Some students ended up facing disciplinary proceedings as a result. The students
have also been demanding that the university cut all ties with entities related
to the state of Israel, which management has refused to do. There haven’t been
any campus uprisings against Russia amid the conflict in Ukraine, and yet these
same universities, including Sciences Po, didn’t hesitate to cut ties with
Russian universities. So why not with Israel? Because that simply isn’t the
establishment’s position, unlike in the case of Russia. These institutions’
lofty values of “universality, humanity, and tolerance,” as the director of
Sciences Po Strasbourg put it, are apparently selectively imposed. Kind of like
campus free speech these days.
Even when Sciences Po dropped the disciplinary actions against student
protesters in exchange for the students agreeing to attend a formal debate on
campus to air out grievances on all sides, at least one member of the
center-right establishment, the vice president of former President Nicolas
Sarkozy’s party, Les Republicains, was furious about the mere notion of even
entertaining the possibility. “We cannot finance a school which has become the
place of entryism, a mixture of leftism and Islamism, which legitimizes
anti-Semitic remarks and acts of violence,” Francois-Xavier Bellamy said.
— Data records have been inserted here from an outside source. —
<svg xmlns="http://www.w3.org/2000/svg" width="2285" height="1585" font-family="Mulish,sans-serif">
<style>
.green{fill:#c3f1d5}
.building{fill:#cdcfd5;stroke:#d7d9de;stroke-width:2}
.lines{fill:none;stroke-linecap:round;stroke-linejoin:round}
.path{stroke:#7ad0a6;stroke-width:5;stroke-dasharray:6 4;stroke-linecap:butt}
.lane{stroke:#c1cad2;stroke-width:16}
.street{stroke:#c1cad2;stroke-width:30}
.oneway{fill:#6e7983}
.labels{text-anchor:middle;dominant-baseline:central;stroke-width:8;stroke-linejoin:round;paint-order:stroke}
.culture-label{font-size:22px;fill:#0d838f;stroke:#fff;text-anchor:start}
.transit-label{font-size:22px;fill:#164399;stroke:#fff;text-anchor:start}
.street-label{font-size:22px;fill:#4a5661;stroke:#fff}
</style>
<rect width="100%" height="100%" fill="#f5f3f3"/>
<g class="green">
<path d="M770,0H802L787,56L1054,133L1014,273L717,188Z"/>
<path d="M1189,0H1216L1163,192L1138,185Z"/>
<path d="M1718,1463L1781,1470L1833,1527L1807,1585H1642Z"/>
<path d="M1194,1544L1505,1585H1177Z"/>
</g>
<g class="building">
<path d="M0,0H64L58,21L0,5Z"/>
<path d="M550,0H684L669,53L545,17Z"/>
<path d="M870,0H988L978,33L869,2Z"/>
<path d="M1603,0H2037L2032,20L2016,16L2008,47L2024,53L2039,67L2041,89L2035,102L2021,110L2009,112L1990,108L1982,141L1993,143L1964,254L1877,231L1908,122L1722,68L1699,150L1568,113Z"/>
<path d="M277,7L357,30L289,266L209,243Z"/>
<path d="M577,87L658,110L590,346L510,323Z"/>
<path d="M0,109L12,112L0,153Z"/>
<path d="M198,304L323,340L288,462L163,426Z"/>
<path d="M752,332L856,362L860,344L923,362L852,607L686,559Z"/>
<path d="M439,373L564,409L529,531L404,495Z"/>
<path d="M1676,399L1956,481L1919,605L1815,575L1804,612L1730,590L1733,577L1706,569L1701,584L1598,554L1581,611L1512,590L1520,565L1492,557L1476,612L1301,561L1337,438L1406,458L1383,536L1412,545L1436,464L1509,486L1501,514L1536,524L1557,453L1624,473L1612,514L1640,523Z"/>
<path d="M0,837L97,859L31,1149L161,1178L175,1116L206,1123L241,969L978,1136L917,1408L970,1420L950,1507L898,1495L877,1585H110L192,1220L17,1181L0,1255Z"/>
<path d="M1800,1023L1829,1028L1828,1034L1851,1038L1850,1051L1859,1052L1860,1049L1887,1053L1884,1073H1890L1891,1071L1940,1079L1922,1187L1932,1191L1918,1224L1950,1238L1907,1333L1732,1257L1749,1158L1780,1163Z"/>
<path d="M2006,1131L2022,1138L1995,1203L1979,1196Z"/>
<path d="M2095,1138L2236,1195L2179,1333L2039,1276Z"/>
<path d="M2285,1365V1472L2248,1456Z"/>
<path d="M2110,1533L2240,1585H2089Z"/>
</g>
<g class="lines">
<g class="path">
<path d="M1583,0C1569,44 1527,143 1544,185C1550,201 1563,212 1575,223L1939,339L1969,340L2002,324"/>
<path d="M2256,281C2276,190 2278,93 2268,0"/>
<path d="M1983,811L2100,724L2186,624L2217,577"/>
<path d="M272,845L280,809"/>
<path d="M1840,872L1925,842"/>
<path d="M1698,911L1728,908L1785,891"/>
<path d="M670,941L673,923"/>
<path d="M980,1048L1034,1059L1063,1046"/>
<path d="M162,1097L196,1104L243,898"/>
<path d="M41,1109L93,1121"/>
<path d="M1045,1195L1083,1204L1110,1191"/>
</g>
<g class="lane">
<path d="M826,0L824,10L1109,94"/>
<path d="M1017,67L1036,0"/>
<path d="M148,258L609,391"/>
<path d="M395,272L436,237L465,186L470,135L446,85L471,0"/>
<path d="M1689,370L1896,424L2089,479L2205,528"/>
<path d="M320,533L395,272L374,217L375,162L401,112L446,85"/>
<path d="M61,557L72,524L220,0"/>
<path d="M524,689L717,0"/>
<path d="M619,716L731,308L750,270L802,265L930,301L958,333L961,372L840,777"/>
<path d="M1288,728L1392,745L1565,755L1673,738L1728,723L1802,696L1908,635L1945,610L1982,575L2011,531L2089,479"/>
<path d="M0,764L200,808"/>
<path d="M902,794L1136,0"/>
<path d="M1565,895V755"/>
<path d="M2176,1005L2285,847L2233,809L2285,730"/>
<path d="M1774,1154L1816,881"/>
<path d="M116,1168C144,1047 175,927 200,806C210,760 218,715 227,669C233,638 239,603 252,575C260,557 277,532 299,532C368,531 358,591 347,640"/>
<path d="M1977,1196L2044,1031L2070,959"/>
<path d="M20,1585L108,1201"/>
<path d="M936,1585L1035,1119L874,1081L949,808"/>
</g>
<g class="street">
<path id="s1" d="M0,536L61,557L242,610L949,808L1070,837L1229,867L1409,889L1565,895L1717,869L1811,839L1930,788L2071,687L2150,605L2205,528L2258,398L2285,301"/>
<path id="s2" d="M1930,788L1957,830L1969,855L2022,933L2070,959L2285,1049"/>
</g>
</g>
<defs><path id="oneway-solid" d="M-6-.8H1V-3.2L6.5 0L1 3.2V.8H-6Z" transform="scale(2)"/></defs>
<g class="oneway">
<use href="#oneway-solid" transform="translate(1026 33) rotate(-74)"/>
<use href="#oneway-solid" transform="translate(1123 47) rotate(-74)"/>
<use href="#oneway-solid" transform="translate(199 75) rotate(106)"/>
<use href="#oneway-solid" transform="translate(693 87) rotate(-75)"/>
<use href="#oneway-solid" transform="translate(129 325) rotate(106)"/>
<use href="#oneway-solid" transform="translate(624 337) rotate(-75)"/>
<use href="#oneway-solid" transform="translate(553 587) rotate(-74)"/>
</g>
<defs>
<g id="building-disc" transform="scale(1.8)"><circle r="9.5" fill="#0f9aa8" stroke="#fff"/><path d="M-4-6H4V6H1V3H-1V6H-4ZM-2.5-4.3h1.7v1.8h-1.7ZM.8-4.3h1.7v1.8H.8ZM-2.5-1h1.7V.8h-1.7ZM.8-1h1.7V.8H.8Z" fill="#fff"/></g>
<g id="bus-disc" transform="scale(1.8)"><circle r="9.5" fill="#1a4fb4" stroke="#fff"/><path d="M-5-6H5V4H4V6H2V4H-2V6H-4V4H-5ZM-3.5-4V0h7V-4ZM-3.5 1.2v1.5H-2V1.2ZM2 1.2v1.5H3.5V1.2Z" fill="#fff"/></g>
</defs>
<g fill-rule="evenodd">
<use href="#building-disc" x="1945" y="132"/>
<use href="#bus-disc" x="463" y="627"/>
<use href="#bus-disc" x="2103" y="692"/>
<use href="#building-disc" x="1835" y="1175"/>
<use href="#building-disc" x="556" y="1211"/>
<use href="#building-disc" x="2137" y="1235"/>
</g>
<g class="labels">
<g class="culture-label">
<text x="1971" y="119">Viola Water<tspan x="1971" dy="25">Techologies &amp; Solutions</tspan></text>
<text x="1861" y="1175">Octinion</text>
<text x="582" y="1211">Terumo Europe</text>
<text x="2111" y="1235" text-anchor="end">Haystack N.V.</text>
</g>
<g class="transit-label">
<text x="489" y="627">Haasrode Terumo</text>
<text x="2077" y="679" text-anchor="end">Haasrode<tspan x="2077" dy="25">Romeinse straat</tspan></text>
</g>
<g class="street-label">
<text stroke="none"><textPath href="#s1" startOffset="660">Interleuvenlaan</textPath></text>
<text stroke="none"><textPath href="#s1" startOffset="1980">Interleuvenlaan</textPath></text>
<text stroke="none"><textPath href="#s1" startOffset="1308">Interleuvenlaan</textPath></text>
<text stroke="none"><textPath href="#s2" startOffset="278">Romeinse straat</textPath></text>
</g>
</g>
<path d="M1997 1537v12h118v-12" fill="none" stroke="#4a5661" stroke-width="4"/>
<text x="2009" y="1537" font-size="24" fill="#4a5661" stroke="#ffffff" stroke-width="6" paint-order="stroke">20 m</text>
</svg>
Bellamy’s Les Republicains colleague, Valerie Pecresse, president of the Greater
Paris Region, straight-up suspended its own funding of the university.
The end result of this establishment censorship is a safe space that shelters
the establishment’s own rhetoric and ideas from criticism. We’re talking here
about the top university for educating France’s future political elites, so
you’d think it would be a good idea for students to be battle-hardened in the
arena of contentious political debate and conflict. Instead, these soft-handed
elites want the school to protect their narrative at the expense of the most
critical kind of diversity – that of critical thought.
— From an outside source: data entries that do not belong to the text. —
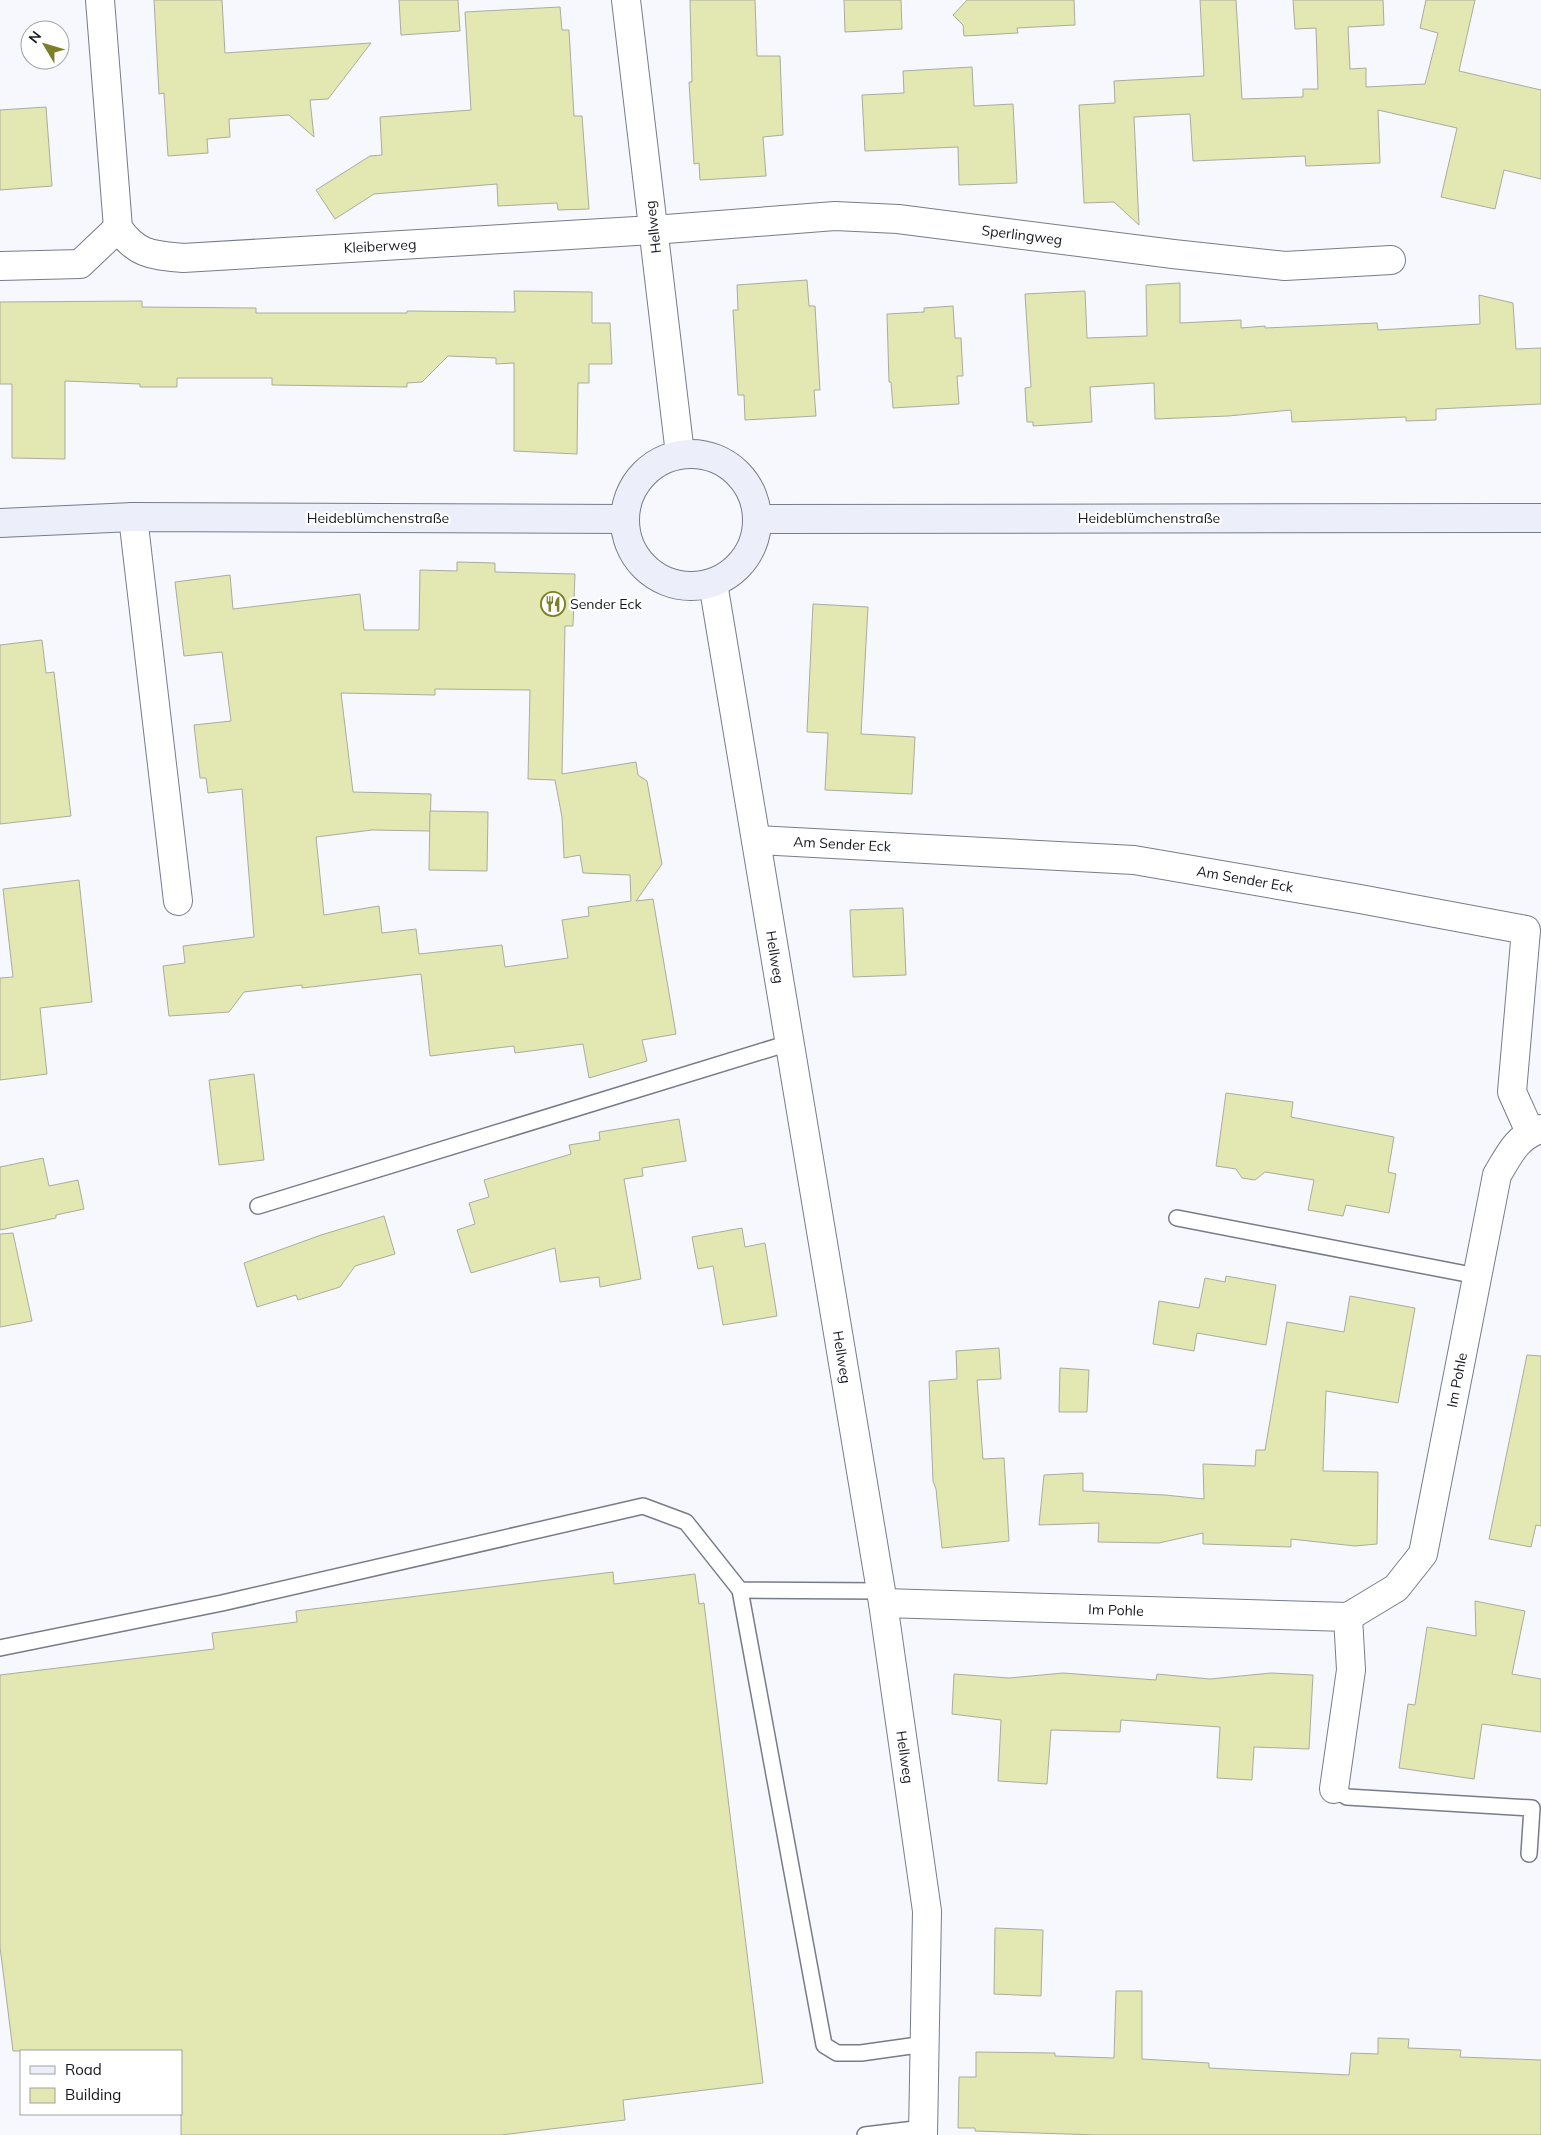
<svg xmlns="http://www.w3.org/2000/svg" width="1541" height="2135" font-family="Mulish,sans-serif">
<rect width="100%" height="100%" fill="#f6f8fe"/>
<g fill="#e3e7b1" stroke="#abac9e" fill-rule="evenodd">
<polygon points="154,0 222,0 225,53 371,43 328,99 310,100 314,137 289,115 229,119 230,137 207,139 208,153 168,156 164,93 159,94"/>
<polygon points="399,0 458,0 460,31 401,35"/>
<polygon points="690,0 755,0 757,56 780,56 783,135 763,137 766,176 700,180 699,163 694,164 689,82 692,82"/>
<polygon points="844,0 901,0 902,29 845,32"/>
<polygon points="967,0 1074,0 1075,25 1017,28 1018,33 964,36 963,25 953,15"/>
<polygon points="1200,0 1236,0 1242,99 1303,97 1303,89 1318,89 1316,28 1295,29 1293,0 1383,0 1384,25 1348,27 1350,69 1366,68 1366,87 1425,84 1438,33 1420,28 1426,0 1475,0 1459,71 1541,90 1541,179 1504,170 1495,209 1441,197 1457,128 1378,110 1380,163 1306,166 1305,156 1193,161 1190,114 1134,117 1139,225 1114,202 1084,203 1079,105 1115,103 1114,81 1204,76"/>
<polygon points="560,7 562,30 569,30 574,116 582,116 589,209 558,210 557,203 498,206 497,184 374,194 335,219 316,190 370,156 382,155 380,117 471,110 465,12"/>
<polygon points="972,67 974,106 1013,104 1017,183 959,185 958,147 865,151 862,95 904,93 903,71"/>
<polygon points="46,107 52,186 0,190 0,110"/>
<polygon points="807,280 809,306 815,306 820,390 814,390 816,416 745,420 744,395 738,395 733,310 738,310 737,285"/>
<polygon points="1180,283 1180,323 1241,320 1241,328 1265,326 1265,328 1377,323 1378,330 1480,324 1479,295 1513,303 1516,349 1541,348 1541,404 1436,409 1436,420 1406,421 1406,417 1292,422 1291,410 1228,416 1155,419 1154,383 1090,387 1092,422 1033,426 1033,422 1027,422 1025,388 1031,387 1025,294 1085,291 1087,338 1147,336 1146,285"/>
<polygon points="514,291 592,292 592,323 610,323 612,364 589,364 589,383 578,383 577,454 514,451 514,363 496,364 496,358 448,356 422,382 407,383 407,387 272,385 272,378 177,378 177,387 140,387 140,384 65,381 65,459 12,458 12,384 0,384 0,302 142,301 142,307 256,308 256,313 407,313 407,311 515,312"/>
<polygon points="953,306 955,338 961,338 963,376 957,376 959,404 893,408 891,382 889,382 887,314 924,312 924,308"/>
<path d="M457,562L495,563V572L575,574L573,626H565L562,774L636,762L638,775L647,781L662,864L636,901L653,899L676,1034L642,1040L647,1061L589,1078L583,1044L515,1053L514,1046L430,1056L421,974L302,988V985L244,992L229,1012L169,1016L163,966L185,963L183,946L254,937L242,789L208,793L206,778H200L194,725L231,721L222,652L184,656L175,582L230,575L233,609L360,594L364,630H419L420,570L457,571ZM435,689L530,690L528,779L555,780L562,817L564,858L580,855L583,873L630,875L631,901L588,907L589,916L562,920L568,958L505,967L502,945L419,954L416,929L382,933L379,906L324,915L316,837L372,830L430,831L431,794L353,792L341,693L435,695Z"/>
<polygon points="813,604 868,607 861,734 915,737 912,794 825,790 828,733 807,732"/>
<polygon points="42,640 46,673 54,672 71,816 0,824 0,645"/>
<polygon points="430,811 488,812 487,871 429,870"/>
<polygon points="79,880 92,1002 40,1008 47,1074 0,1080 0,978 13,977 3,889"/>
<polygon points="903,908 906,975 853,977 850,910"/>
<polygon points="254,1074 264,1160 219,1165 209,1080"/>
<polygon points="1226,1093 1293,1102 1291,1117 1394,1137 1388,1172 1396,1174 1389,1213 1346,1205 1343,1216 1308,1210 1314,1180 1265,1172 1255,1180 1242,1178 1236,1169 1216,1166"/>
<polygon points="679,1119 686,1161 642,1168 643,1176 624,1179 641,1279 600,1287 599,1277 560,1282 555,1248 471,1273 457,1230 475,1224 469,1203 489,1197 484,1180 571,1154 569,1145 600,1140 599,1132"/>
<polygon points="43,1158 49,1186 78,1180 84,1209 56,1215 56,1218 0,1230 0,1167"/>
<polygon points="384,1216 395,1254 355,1266 340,1287 298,1300 296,1295 257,1307 244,1263 321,1235"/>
<polygon points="742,1228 745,1247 765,1243 777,1316 723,1325 713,1266 698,1269 692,1237"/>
<polygon points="13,1233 32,1321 0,1327 0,1234"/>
<polygon points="1226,1276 1276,1285 1266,1345 1197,1333 1194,1351 1153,1344 1159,1301 1199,1308 1205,1278 1225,1282"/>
<polygon points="1350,1296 1415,1308 1398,1403 1326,1391 1323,1471 1378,1472 1377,1544 1355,1546 1291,1539 1291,1547 1203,1544 1203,1533 1159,1543 1098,1542 1099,1523 1039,1525 1044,1475 1083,1473 1083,1491 1165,1495 1204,1499 1203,1464 1255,1466 1256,1450 1265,1450 1287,1322 1344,1332"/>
<polygon points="999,1348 1001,1379 977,1380 983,1459 1004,1458 1009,1541 942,1548 936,1489 933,1481 929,1381 957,1379 956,1351"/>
<polygon points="1527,1355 1541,1356 1541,1526 1536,1525 1531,1547 1489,1539"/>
<polygon points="1060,1368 1089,1370 1087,1412 1059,1412"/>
<polygon points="613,1572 614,1584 695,1574 699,1604 704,1603 763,2083 623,2100 625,2120 501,2135 181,2135 181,2051 13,2051 0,1947 0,1675 214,1649 212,1633 297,1622 296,1611"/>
<polygon points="1475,1601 1525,1611 1512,1674 1541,1679 1541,1732 1482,1724 1474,1779 1399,1768 1408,1704 1415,1705 1427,1627 1476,1636"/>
<polygon points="1063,1673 1156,1680 1157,1674 1210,1679 1271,1673 1313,1675 1309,1749 1254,1747 1252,1780 1217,1778 1220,1727 1121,1720 1120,1732 1051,1730 1047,1784 998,1781 1001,1720 952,1714 954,1674 1009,1678"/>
<polygon points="995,1928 1043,1930 1041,1996 994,1994"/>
<polygon points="1116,1991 1142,1991 1142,2059 1209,2063 1209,2068 1349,2075 1351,2053 1378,2054 1378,2038 1409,2039 1408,2048 1461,2050 1460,2057 1541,2060 1541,2135 1097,2135 975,2131 975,2128 958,2128 959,2077 976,2077 976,2052 1055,2053 1055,2056 1114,2058"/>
</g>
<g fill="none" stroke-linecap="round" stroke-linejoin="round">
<defs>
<g id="lane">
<polyline points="258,1206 789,1043"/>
<polyline points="1177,1218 1477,1276"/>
<polyline points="740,1590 824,2045 837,2053 861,2053 925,2044"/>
<polyline points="0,1648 222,1603 643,1506 686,1522 740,1590 881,1591"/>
<polyline points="1334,1789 1347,1797 1532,1808 1529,1854"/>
<polyline points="865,2135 923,2128"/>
</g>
<g id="street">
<path d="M100,0L118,228C137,255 152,255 183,258L653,230L835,216L898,219L1173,254L1285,266L1391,260"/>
<polyline points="626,0 680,454"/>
<polyline points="0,266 80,264 118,228"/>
<polyline points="133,517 178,901"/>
<polyline points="713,583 883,1603 927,1911 923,2135"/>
<polyline points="756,840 1134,860 1360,899 1526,930 1512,1092 1530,1132"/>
<path d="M883,1603L1348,1617L1396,1588L1423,1554L1497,1175C1509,1155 1517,1136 1541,1129"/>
<polyline points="1334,1789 1351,1670 1348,1617"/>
</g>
<g id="secondary">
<circle cx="691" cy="520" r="66"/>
<polyline points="758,519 1541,518"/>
<polyline points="0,523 133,517 624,519"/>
</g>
</defs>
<use href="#lane" stroke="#777c89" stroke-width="18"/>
<use href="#street" stroke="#777c89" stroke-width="30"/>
<use href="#secondary" stroke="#777c89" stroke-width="30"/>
<use href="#lane" stroke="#fff" stroke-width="15"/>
<use href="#street" stroke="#fff" stroke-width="28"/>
<use href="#secondary" stroke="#eceffa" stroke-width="28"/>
</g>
<defs>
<symbol id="restaurant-ring" viewBox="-11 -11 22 22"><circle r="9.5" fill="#fff" stroke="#7c7f28" stroke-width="1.5"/><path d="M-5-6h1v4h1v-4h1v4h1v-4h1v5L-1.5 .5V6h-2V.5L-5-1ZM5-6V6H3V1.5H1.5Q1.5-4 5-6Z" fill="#7c7f28"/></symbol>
</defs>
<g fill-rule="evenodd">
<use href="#restaurant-ring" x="539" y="590" width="28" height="28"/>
</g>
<g text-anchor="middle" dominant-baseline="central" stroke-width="4.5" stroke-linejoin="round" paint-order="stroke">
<g font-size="14" fill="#15171c" stroke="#fff">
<text transform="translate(653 227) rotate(-97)">Hellweg</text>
<text transform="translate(1022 235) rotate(7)">Sperlingweg</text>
<text transform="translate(380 246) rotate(-3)">Kleiberweg</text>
<text x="378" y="518">Heideblümchenstraße</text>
<text x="1149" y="518">Heideblümchenstraße</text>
<text transform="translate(842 844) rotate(3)">Am Sender Eck</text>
<text transform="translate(1245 879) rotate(10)">Am Sender Eck</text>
<text transform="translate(775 957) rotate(81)">Hellweg</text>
<text transform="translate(842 1357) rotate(81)">Hellweg</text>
<text transform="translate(1457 1380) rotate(-79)">Im Pohle</text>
<text transform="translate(1116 1610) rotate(2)">Im Pohle</text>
<text transform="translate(905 1757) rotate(82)">Hellweg</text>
</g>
<g font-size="14" fill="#15171c" stroke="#fff" text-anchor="start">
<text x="570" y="604">Sender Eck</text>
</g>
</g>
<rect x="20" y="2050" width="162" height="65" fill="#ffffff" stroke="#a1a2a4"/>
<rect x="30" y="2066" width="25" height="8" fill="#eceffa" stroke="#a1a2a4"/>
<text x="65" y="2075" font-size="15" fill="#15171c">Road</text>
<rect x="30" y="2088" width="25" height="15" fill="#e3e7b1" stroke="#a1a2a4"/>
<text x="65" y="2100" font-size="15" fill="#15171c">Building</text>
<g transform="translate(45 45) rotate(308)"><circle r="24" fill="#ffffff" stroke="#a1a2a4"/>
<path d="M0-4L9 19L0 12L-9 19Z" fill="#7c7f28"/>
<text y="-8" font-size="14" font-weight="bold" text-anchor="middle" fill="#15171c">N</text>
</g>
</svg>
Even French President Emmanuel Macron has recently echoed the students’
concerns in calling out Israel’s actions. “Deep indignation at the images
reaching us from Gaza where civilians have been targeted by Israeli soldiers,”
Macron said on X (formerly Twitter). “I express my strongest disapproval of
these shots and demand truth, justice and respect for international law.”
Earlier this year, Macron said that a two-state solution recognizing a
Palestinian state isn’t taboo for France. Not that he’s actually taken any
actual leadership action on that front. And Sciences Po isn’t the only French
campus to spark controversy on this issue. Cops cleared out a pro-Palestinian
encampment this week at Paris’ Sorbonne University. Why couldn’t they just
pretend that they were one of the migrant camps along the Seine and plaguing
various other parts of the city for years on end? Pretty sure those migrants
aren’t big fans of Israel, either. So why do they get to stay and block the
city?
And when left-wing France Insoumise party leader Jean-Luc Melenchon had his
conference on Palestine at Lille University canceled last month, he compared the
university’s president to Nazi Adolf Eichmann, who famously said he was just
following orders. The French education minister piped up to say that she’d file
a criminal complaint for public injury in support of the university president
and on behalf of the government. Way to prove Melenchon wrong and dispel any
notion of the heavy-handed state in his Eichmann reference.
The Western establishment supports free speech and democratic values – just as
long as you find yourself on the same side as those with the power to redefine
them at any given moment to suit their agenda on any given issue. The real
revolution will be when this is no longer the case. Until then, episodes like
the current campus chaos will only provide glimpses of this hypocritical reality
as the facade of freedom temporarily cracks.